Robert Rynarzewski grabbed a lamb from the group of five with their matching black faces, floppy ears and short, gray coats. He had her stand in the small barn at his home near Woodbine, and with a little coaxing she leaned forward and flexed her muscles, like a bodybuilder showing off the results of years of pumping iron.
Showing some muscle is important for animals being judged on their suitability for market, and this lamb's physique won her the title of grand champion in the Maryland State Fair's 4-H/FFA competition.
It was another in a string of state and county fair wins for Robert, 17. His two older sisters also have shown numerous champion lambs and swine. Although they are first-generation farmers, the family room of the Rynarzewskis' home is covered wall to wall with 27 green-and-white (and in a few cases purple-and-gold) banners for first- and second-place finishes.
Showing animals brings other rewards. "It helps you grow and have responsibilities," Robert said. "It shows people that they have special talents and that hard work pays off."
Robert's parents, Karen, a dental hygienist, and Robert (known as Bob), a certified public accountant, grew up near Baltimore. After they were married, they lived in Catonsville for a while, then moved to Howard County because they wanted more space.
They had no plans to raise livestock.
But the Rynarzewskis' daughters participated in 4-H with craft projects and were inspired by friends who showed animals to try the same.

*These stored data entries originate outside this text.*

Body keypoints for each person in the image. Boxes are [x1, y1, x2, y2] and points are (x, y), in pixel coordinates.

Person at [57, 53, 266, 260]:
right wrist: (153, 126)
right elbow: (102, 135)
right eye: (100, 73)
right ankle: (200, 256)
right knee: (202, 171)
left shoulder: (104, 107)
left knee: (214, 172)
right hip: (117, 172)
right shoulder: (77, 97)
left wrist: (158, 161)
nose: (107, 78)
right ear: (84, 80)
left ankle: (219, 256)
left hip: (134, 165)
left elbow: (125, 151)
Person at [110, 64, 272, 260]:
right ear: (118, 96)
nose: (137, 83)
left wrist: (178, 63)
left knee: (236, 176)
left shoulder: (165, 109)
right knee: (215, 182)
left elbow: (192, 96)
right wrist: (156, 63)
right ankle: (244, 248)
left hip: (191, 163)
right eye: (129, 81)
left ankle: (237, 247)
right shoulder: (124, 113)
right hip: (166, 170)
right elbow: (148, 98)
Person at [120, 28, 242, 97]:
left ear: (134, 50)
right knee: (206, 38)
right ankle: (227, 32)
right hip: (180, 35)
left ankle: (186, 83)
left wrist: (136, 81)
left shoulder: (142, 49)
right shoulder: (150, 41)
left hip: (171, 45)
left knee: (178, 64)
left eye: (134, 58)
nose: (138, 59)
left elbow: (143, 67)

"I thought, why not, we'll try anything," said Karen Rynarzewski.
The family started in 1990 with two lambs and two pigs at their Colonial-style house on nearly 2 acres. They live on a cul-de-sac with several other homes in an area of farmland dotted with development.

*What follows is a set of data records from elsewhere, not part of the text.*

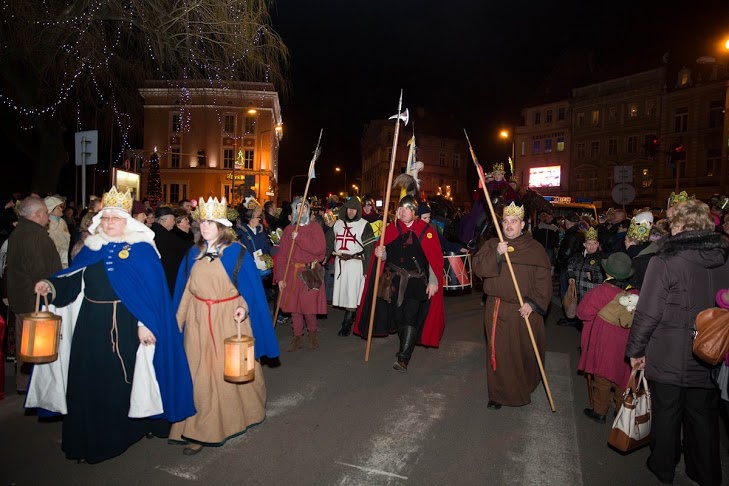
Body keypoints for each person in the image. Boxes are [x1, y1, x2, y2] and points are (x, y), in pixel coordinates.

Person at [25, 187, 195, 464]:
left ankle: (121, 434)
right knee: (86, 381)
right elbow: (71, 280)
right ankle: (84, 440)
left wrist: (146, 323)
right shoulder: (92, 249)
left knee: (119, 382)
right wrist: (51, 285)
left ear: (127, 221)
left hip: (125, 326)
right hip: (90, 324)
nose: (109, 223)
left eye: (115, 219)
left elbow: (151, 294)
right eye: (105, 219)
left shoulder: (142, 250)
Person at [626, 199, 729, 486]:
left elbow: (648, 312)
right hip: (710, 351)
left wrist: (636, 350)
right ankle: (706, 471)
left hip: (669, 352)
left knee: (667, 413)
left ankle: (663, 467)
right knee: (703, 416)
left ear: (680, 226)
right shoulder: (725, 259)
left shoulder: (665, 260)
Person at [169, 196, 279, 456]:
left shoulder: (236, 253)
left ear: (221, 226)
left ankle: (243, 414)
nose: (204, 226)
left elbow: (248, 291)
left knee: (231, 372)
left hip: (228, 321)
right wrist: (176, 325)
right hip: (197, 322)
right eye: (201, 222)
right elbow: (185, 291)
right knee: (199, 375)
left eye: (210, 222)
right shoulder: (192, 254)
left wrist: (243, 306)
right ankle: (198, 431)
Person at [472, 202, 551, 409]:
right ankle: (498, 394)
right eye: (505, 222)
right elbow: (478, 267)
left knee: (524, 352)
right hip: (498, 308)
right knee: (499, 353)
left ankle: (524, 385)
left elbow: (543, 280)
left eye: (513, 222)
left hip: (525, 311)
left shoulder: (535, 249)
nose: (508, 226)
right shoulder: (492, 244)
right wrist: (496, 254)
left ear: (522, 224)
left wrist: (532, 303)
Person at [353, 195, 445, 372]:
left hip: (416, 282)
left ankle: (403, 357)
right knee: (399, 317)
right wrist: (381, 254)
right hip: (394, 281)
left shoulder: (426, 230)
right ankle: (406, 345)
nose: (402, 212)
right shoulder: (391, 229)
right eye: (400, 209)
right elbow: (386, 256)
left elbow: (434, 259)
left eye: (406, 209)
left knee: (410, 317)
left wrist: (433, 282)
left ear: (414, 212)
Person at [6, 196, 62, 394]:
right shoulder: (34, 236)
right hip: (33, 298)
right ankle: (29, 384)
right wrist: (51, 287)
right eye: (45, 212)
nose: (47, 215)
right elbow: (40, 271)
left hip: (21, 296)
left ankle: (25, 382)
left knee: (26, 340)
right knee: (34, 343)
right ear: (37, 214)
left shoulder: (19, 232)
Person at [577, 252, 638, 423]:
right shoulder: (636, 294)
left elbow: (582, 312)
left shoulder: (602, 291)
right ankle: (621, 412)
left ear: (608, 272)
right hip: (627, 343)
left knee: (602, 376)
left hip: (604, 341)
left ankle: (599, 410)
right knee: (623, 377)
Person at [274, 197, 327, 351]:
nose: (301, 209)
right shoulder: (288, 230)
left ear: (308, 209)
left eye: (304, 207)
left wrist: (300, 238)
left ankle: (312, 333)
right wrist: (280, 277)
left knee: (308, 307)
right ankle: (297, 337)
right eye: (298, 207)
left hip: (310, 272)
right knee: (294, 308)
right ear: (294, 210)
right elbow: (282, 255)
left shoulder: (315, 228)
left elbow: (319, 250)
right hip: (292, 272)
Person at [331, 196, 374, 337]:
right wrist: (322, 257)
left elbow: (369, 249)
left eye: (354, 209)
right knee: (343, 293)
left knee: (352, 294)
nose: (351, 212)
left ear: (358, 211)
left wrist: (367, 270)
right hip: (340, 264)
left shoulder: (364, 225)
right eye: (349, 209)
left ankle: (346, 325)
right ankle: (352, 317)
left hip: (355, 265)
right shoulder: (337, 224)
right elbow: (328, 241)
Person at [151, 206, 194, 295]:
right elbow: (185, 247)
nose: (174, 222)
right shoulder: (163, 236)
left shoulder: (158, 232)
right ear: (163, 220)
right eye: (173, 219)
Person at [556, 212, 584, 326]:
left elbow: (566, 252)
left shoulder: (571, 235)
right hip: (577, 266)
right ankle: (573, 316)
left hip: (568, 266)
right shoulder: (581, 233)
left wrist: (559, 260)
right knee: (574, 292)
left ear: (568, 222)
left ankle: (569, 317)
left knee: (567, 293)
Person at [567, 226, 604, 307]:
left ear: (598, 244)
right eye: (589, 243)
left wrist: (593, 276)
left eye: (594, 243)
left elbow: (604, 276)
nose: (592, 246)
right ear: (584, 244)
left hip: (592, 294)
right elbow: (570, 266)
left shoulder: (601, 258)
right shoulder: (578, 256)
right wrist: (571, 276)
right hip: (578, 292)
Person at [46, 195, 70, 269]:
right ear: (50, 210)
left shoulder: (62, 221)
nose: (61, 209)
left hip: (64, 256)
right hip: (53, 259)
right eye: (58, 208)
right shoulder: (47, 223)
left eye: (60, 207)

"I grabbed my wallet and started doling out money," said Bob Rynarzewski. The family had a barn built, put up fencing, and bought equipment and feed. In time, they had another barn built. The sale of the animals plus the fair premium started to offset some of the costs.
At the family's peak, they had 18 lambs and 18 pigs. They started breeding their animals to produce future generations of fair champions - a process that takes place at a facility in Pennsylvania.
"We didn't go on vacation, we went to the fairs," said Bob Rynarzewski.
The animals required a big investment of time and effort as well.
"Usually around 6 in the morning, I get up and go down to the barn," said Robert. "I'll start by checking on everybody and making sure they are all right." Then he lets the animals out to exercise for a while. During the day, he makes sure they are comfortable and have water, and then he repeats the feeding and exercise routine at night.
"You can't really sleep in a whole lot," Robert said.